Muhammad Mian Soomro (; born 19 August 1950) is a Pakistani politician, banker and senator who currently serves as the federal minister for Privatization. Born to a Native Sindhi family originally linked to the Soomra dynasty, he previously served as the chairman of the Senate from 2003 to 2009, the Caretaker prime minister of Pakistan from 2007 to 2008, and the acting president of Pakistan from 18 August 2008 to 9 September 2008.

Soomro hails from an influential Sindhi feudal family that has been active in national politics since 1923. His father, the late Ahmed Mian Soomro, was Deputy Speaker of the West Pakistan Assembly and a member of the Senate and helped to establish the Senate Committee Systems. He is the grandson of another politician, Khan Bahadur Haji Moula Bux Soomro. He was Caretaker Prime Minister of Pakistan from 16 November 2007 to 25 March 2008 to oversee the 2008 General Elections and became the 5th Acting President of Pakistan upon the resignation of Pervez Musharraf on 18 August 2008, both by virtue of his office of the Chairman of the Senate.

Professional life
An internationally recognised professional banker, Soomro held various top positions both at home and abroad in national and international organisations.

**COLLECTED MATERIAL:**
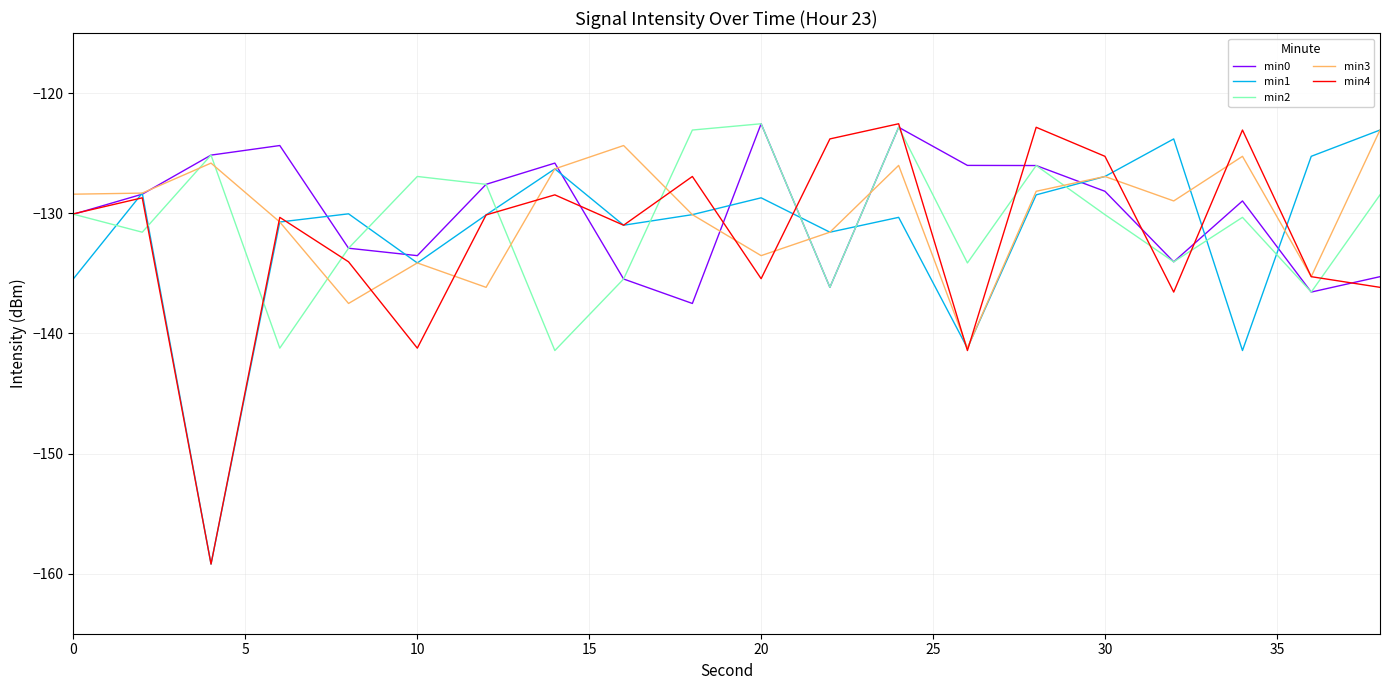

What is the highest value of the min4 series?

-122.6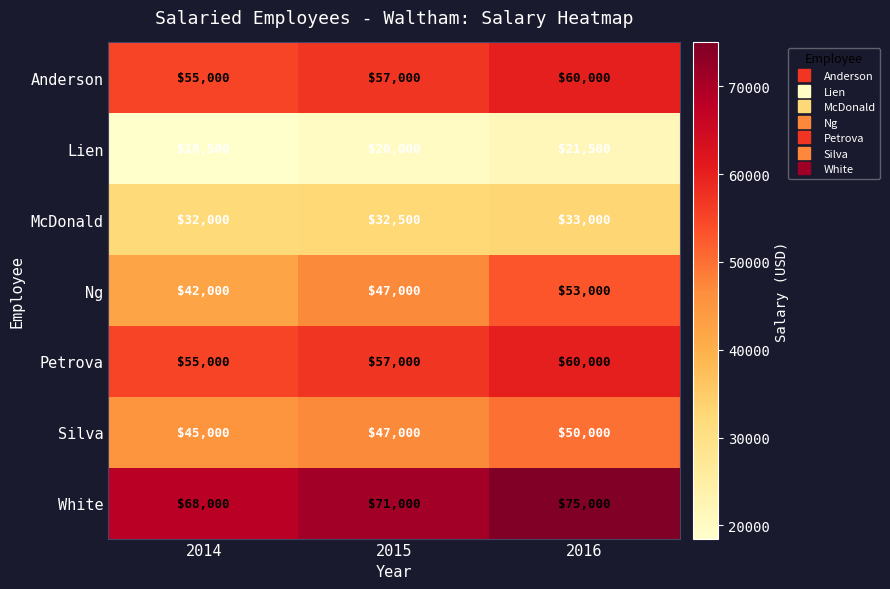

Count the Anderson values in the range 55000 to 60000.

3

**EXERCISE REQUIREMENTS:**
Condense the paragraph beginning "Soomro hails from an influential Sindhi feudal family" in the text on Muhammad Mian Soomro into a bulleted list that keeps its main facts. The lines don't factor into anything here.

**PROBLEM SOLUTION:**
- Comes from an influential Sindhi feudal family active in national politics since 1923
- Father: the late Ahmed Mian Soomro, Deputy Speaker of the West Pakistan Assembly and a Senate member who helped establish the Senate Committee Systems
- Grandfather: politician Khan Bahadur Haji Moula Bux Soomro
- Caretaker Prime Minister from 16 November 2007 to 25 March 2008, overseeing the 2008 General Elections
- Became the 5th Acting President on 18 August 2008 after Pervez Musharraf resigned
- Held both posts by virtue of being Chairman of the Senate